Riesiges Graffiti ziert graue Wände der neuen Brücke
Zahlreiche Jugendliche und junge Erwachsene schufen das Werk „Viersen lebt“.
Viersen. „Zuerst den Hintergrund sprühen. Es ist wie in der Malerei. Dort arbeitet man sich auch von hinten nach vorne vor, um Tiefe zu erhalten“, erklärt Johannes Veit und greift selber zur Sprühdose. Mit gezielten Spraystößen zeigt der Mönchengladbacher Künstler, was er meint. Sekunden später scheint die Silhouette von Erasmus von Rotterdam plastisch aus der Betonwand herauszuragen. Kaum hat er die Dose wieder an zehnjährige Anna übergeben, schweifen seine Augen nach links, wo die gleichaltrige Anna Marie gerade mitteilt, sie sei fertig.
Kopfschütteln von Veit. „Nein, das bist du noch nicht. Jetzt müssen die Buchstaben noch alle mit Farbe gefüllt werden. So sieht das noch nach nichts aus“, sagt Veit und erklärt die Technik, um den flach wirkenden Schriftzug „EvR“ mit Leben zu füllen. Auch Lara hört aufmerksam zu, schließlich hat sie sich ebenfalls für den Schriftzug „Erasmus“ samt Regenbogen entschieden.
Alle drei Mädchen, die am Graffiti-Workshop teilnehmen, wollen ihrer Schule, dem Erasmus von Rotterdam Gymnasium, bei der Viersener Graffiti-Aktion an der neuen Eisenbahnbrücke neben dem Bahnhof ein kleines Denkmal setzen. Tobias hat sich ebenfalls für ein Stück Heimat entschieden. Der 16-Jährige, der schon sehr geschickt mit der Spraydose umgeht, lässt den Bismarckturm entstehen. „Allerdings getreu dem Motto ,Viersen lebt’ mit Armen und Augen“, verrät er schmunzelnd.
Tom Hewelt, Sprayer
An den über vier Meter hohen Wänden des eigentlichen Unterführungsteils sind die Profis am Werk. Hier wechseln sich gigantische Schriftzüge mit Motiven ab. Begleitet von Rap-Musik ist nur das gleichmäßige Klock Klock zu hören, wenn die Sprayer die Dosen schütteln. „Die Aktion ist fantastisch. Sie zeigt uns, dass unsere Arbeiten als Graffiti-Künstler akzeptiert werden“, bemerkt Tom Hewelt, unter dessen Händen gerade ein riesiges Porträt entsteht, das fließend in einen Schriftzug des benachbarten Künstlers übergeht.

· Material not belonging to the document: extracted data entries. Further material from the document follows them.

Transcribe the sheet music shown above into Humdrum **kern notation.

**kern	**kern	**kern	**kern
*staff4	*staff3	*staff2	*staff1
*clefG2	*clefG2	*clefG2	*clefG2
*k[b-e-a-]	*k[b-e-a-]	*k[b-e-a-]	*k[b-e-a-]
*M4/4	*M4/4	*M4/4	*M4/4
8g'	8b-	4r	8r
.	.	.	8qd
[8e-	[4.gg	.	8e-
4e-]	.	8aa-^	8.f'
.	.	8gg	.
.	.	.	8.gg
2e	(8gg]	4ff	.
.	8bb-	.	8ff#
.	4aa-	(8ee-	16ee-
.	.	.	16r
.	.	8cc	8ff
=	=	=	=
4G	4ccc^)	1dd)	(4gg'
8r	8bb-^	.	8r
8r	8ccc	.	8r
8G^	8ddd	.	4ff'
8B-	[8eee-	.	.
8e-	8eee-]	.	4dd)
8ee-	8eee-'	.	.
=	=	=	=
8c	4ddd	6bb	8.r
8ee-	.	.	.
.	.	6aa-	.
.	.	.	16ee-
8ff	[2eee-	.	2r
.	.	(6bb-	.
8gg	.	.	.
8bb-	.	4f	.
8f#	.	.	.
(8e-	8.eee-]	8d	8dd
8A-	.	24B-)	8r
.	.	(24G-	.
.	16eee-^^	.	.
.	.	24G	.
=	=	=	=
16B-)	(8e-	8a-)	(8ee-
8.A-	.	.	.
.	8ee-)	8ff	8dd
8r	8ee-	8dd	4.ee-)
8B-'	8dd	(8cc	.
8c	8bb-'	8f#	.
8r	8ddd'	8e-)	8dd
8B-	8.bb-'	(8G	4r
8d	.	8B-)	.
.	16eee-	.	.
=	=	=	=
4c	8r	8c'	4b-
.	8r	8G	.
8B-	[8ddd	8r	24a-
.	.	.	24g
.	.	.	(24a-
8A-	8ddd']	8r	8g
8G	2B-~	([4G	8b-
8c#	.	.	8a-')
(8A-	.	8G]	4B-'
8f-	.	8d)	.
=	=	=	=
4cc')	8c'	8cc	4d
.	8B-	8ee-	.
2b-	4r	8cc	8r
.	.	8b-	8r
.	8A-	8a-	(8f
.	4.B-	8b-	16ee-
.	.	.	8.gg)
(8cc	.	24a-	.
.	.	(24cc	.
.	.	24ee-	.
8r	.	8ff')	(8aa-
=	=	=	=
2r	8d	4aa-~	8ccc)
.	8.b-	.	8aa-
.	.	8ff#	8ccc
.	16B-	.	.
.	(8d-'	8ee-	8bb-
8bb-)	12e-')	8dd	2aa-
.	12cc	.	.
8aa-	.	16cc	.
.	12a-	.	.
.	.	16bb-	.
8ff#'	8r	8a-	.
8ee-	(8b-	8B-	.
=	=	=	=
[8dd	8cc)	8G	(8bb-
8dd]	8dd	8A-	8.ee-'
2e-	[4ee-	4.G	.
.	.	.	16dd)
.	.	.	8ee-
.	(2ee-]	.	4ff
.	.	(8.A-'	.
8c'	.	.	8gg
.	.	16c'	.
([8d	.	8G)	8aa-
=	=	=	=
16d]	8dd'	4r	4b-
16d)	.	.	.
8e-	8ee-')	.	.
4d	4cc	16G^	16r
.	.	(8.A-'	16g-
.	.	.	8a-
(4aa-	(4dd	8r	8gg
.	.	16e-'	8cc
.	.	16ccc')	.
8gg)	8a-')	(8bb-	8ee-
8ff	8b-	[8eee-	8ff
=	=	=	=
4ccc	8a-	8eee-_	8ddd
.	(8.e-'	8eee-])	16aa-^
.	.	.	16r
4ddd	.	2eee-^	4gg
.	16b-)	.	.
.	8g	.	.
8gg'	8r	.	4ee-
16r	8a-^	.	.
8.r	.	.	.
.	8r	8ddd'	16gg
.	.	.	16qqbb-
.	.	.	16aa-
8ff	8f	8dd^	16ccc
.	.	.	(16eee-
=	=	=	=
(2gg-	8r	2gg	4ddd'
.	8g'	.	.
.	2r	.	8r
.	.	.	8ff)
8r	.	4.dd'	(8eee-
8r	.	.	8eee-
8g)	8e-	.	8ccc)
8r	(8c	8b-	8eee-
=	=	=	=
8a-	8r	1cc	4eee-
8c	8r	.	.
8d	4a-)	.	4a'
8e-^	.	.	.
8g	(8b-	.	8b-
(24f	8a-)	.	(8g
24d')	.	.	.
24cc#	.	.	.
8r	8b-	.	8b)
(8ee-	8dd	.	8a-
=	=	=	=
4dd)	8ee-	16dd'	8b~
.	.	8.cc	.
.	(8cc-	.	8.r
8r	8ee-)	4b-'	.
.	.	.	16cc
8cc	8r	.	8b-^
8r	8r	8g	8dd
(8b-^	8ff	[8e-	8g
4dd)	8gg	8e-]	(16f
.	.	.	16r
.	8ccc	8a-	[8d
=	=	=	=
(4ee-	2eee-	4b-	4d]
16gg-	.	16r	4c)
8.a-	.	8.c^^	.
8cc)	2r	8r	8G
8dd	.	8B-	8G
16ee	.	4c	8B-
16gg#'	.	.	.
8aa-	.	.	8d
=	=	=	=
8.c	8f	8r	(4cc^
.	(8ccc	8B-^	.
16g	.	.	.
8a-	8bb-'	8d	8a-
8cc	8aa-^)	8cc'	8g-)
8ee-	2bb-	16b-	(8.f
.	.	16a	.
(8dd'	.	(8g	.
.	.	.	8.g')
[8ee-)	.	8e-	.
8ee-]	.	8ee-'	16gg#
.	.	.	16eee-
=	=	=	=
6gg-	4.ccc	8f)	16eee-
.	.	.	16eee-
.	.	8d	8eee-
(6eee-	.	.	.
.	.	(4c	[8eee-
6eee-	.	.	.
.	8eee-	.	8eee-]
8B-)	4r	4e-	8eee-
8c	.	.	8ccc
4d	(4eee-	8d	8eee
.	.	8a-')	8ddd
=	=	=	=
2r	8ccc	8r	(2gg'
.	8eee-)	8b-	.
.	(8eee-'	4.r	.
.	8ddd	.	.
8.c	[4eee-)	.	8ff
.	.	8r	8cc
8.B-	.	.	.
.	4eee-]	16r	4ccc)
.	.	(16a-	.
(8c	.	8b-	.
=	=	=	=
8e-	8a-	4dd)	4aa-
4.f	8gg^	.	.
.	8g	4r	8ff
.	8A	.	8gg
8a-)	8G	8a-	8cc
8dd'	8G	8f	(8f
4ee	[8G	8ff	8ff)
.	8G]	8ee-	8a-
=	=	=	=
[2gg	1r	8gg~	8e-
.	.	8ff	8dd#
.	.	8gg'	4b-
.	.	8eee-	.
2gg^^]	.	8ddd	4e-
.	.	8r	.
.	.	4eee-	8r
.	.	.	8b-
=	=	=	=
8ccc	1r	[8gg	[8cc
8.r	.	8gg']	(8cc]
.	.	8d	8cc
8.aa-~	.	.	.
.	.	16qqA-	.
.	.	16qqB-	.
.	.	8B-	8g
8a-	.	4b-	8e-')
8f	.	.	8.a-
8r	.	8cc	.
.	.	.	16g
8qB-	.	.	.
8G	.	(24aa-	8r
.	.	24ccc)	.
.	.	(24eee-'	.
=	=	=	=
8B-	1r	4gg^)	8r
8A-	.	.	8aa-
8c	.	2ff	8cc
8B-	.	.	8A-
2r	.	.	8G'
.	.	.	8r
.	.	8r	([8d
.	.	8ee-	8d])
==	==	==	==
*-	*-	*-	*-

„Wir haben die Unterführung in sechs Parzellen zu je elf Meter Länge aufgeteilt. Sechs Teams aus dem gesamten Bundesgebiet sind im Einsatz. Dazu kommen die Seitenwände, die von unseren Workshop-Teilnehmern, Sprayern aus der Viersener Szene und dem Gymnasium Korschenbroich genutzt werden“, so Viersens Streetworker Daniel Kruppa.
Was ihn dabei besonders freut: die Neugierde der Viersener. Immer wieder bleiben vorbeikommende Menschen stehen und schauen den Sprayern interessiert bei der Arbeit zu.